Около двух часов ночи Альфред сорвал банк в одной из партий в баккара.
– Вот так штука! – воскликнул он, а затем обратился ко мне: – Слушай, может быть, ты все-таки сыграешь раз в жизни со мной или против меня, хотя бы на один луидор, если только ты не зарекался играть?
– Я не стану этого делать, – ответил я с грустной улыбкой, вспомнив, с каким отвращением матушка относилась к игре.
– Господа, – вскричал Альфред, уже ощущавший на себе, как и другие, воздействие пунша и шампанского, – вот образцовый человек: он не пьет, не курит и не играет! Накануне Варфоломеевской ночи король Карл Девятый спросил у короля Наварры: «Смерть, месса или тюрьма?» Так вот, я тоже спрашиваю тебя, Макс, только несколько иначе: «Игра, шампанское или сигара?» Король Наварры выбрал мессу, а что выберешь ты?
– Я не хочу пить, так как не испытываю жажды, не хочу курить, так как мне от этого дурно, и не хочу играть, так как это меня не забавляет, – ответил я. – Но вот тебе пять луидоров: ты можешь поставить их за меня, когда надо будет пополнить недостающую сумму.
С этими словами я положил деньги в розетку подсвечника.
– Браво! – воскликнул Альфред. – Господа, я ставлю десять тысяч франков.
Он достал из кармана пять тысяч франков банкнотами и пять тысяч франков золотом.
Игра меня очень угнетала, и к тому же я не знал никого, кто сидел за карточным столом.

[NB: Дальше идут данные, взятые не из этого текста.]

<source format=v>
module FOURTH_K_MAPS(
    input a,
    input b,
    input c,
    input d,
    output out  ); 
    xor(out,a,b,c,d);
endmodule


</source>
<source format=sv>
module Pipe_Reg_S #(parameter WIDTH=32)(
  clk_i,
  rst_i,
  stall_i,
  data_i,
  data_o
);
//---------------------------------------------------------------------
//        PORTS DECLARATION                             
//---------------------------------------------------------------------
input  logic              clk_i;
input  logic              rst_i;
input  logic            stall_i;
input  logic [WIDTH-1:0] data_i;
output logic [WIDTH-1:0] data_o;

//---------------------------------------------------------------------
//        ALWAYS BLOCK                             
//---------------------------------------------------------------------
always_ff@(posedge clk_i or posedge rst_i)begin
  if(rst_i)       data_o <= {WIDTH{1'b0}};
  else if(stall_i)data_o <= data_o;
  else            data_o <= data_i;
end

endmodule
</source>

Господин де Шамбле, игравший с неистовым азартом, перешел в один из павильонов.
Я попросил слугу проводить меня в мою комнату.
Альфред собирался заночевать в префектуре, и я решил никого не беспокоить среди ночи просьбой запрячь или оседлать лошадь.
Поэтому я сказал, что тоже проведу ночь здесь.
Меня отвели в спальню.
Устав от шума, окружавшего меня на протяжении шести-семи часов, я немедленно заснул.
Утром меня разбудил стук открывшейся двери и я увидел Альфреда, со смехом вошедшего в мою комнату.
– Ах, мой дорогой, – сказал он, – ты все спишь, а богатство само плывет тебе в руки.
Опустив уголки носового платка, который мой друг держал в руке, он высыпал на ковер целую груду золотых монет.
– Что это? – вскричал я. – Что за шутки ты себе позволяешь?
– О! Я как нельзя серьезен. Да будет тебе известно, любезный друг, что я обобрал всех своих гостей. Мне даже пришлось понизить ставку с десяти тысяч франков до трех тысяч. С этими тремя тысячами я предпринял последний налет. Все кошельки уже были пусты, как вдруг я заметил пять луидоров в розетке подсвечника. «Ах, черт возьми, – подумал я, – вот и настал черед Макса!» Я поставил твои луидоры и стал играть против тебя. И знаешь, что ты сотворил, упрямец? Ты сделал семь ходов подряд и на седьмом сорвал весь банк! Приятных сновидений!
Альфред удалился, оставив посреди комнаты груду золота.